Amy poured a drink for herself and raised it.  Our glasses clinked.  She smiled again.  
“You look good," I said.
It was true.  Blue eyes, broad smile, white teeth, all framed by a great heaping pile of brown hair that was all pulled back, with only a few strands free to frame her face. She hadn’t known I was coming, so she hadn’t made herself up, but that was almost better.  I could tell that she was honestly happy to see me.  She bopped around her apartment looking for a vase for the flowers I’d brought, an athletic girl at home on a weeknight in an old sweater and jeans.  I was seized by a strong sense of déjà vu.  We hadn’t been a couple for more than a fortnight, and yet it was as if nothing had changed.  We were still the same happy, semi-domestic mated pairing that we’d been not three weeks before.
She stood at her sink for a moment cutting the ends from the roses.  Then she turned her head and looked at me.  “I don’t think I trust you,” she said.  But her voice held a hint of mischief in it.  “What do you want?”
“I told you.  I just want to talk.  Honestly.”
“Uh huh.  A likely story.”  She turned around.  The flowers were cut to one length and standing safely in a tall glass vase.  She held them up for inspection.  “What do you think?”
I shook my head, stared down at my glass.  “Beautiful.
Suddenly I felt like I was there under false pretenses.
“Are you all right?”  I think she’d just then really looked at me for the first time.  “What’s going on?”  
“You know, I go up and down.  Today was...”  I shook my head, unable to meet her eyes.  “Eh.  Let’s skip it, okay?”
Her arms came around me, pulling me to her.  “It’s okay.  I’m here.”
let her hold me, let my head sink down to her shoulder, even though I knew that I shouldn’t. But her body was soft, and her hair smelled like honey.  I felt her heart beating against my chest, and I looked at her.  I tried to read her face, hesitated a minute, decided I didn’t care what happened later.
Our lips met.
She kissed me back hard, holding tight.  My hands ran across her shoulders and into her hair.  We staggered together, tripped on her couch, and tumbled in a heap onto the floor.  It might have been funny, but it wasn’t.  I was on my back, Amy on top, feeling things that were at once old and new, routine and joyously unexpected.  I held her, kissed her, and was afraid to open my eyes.  My fingers found the tail of her shirt, pulled it free from her jeans, raised sweater and shirt over her head.  That left just Amy—pale skin and a bit of lacy bra—laying on my chest.  I kissed her again, and she smiled.  I started to undo the buttons on my shirt.
She laid a hand on mine.  “Nick, wait.  I...  
Can we take this just a little slower?”  She laid her head on my chest and ran a finger through my hair.  “I love you, but I’m scared.  You understand that, right?  I can’t go through this again.
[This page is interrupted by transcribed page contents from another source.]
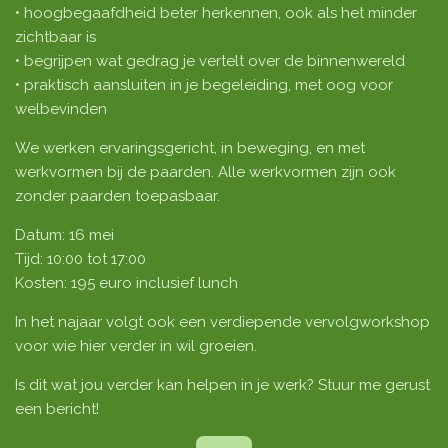
• hoogbegaafdheid beter herkennen, ook als het minder
zichtbaar is
• begrijpen wat gedrag je vertelt over de binnenwereld
• praktisch aansluiten in je begeleiding, met oog voor
welbevinden
We werken ervaringsgericht, in beweging, en met
werkvormen bij de paarden. Alle werkvormen zijn ook
zonder paarden toepasbaar.
Datum: 16 mei
Tijd: 10:00 tot 17:00
Kosten: 195 euro inclusief lunch
In het najaar volgt ook een verdiepende vervolgworkshop
voor wie hier verder in wil groeien.
Is dit wat jou verder kan helpen in je werk? Stuur me gerust
een bericht!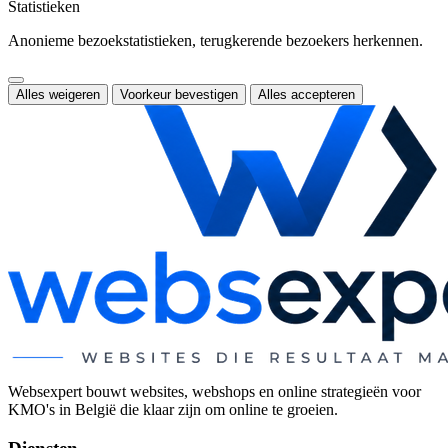
Statistieken
Anonieme bezoekstatistieken, terugkerende bezoekers herkennen.
Alles weigeren
Voorkeur bevestigen
Alles accepteren
Websexpert bouwt websites, webshops en online strategieën voor
KMO's in België die klaar zijn om online te groeien.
I sighed but held her and let the moment pass.  Sanity returned.  I said, “Yeah.  I understand.”  I was aware of the fact that Amy was my ex-girlfriend.  We lay holding each other, and despite everything, I was glad of her.  Glad to not have to be by myself.  I kissed the top of her head.  “Thanks for letting me in.”
You really don’t want to tell me about it?”
“Not really.”  I shook my head.  A beat passed.  “I have to go to America.  You know, it’s always the same old shit.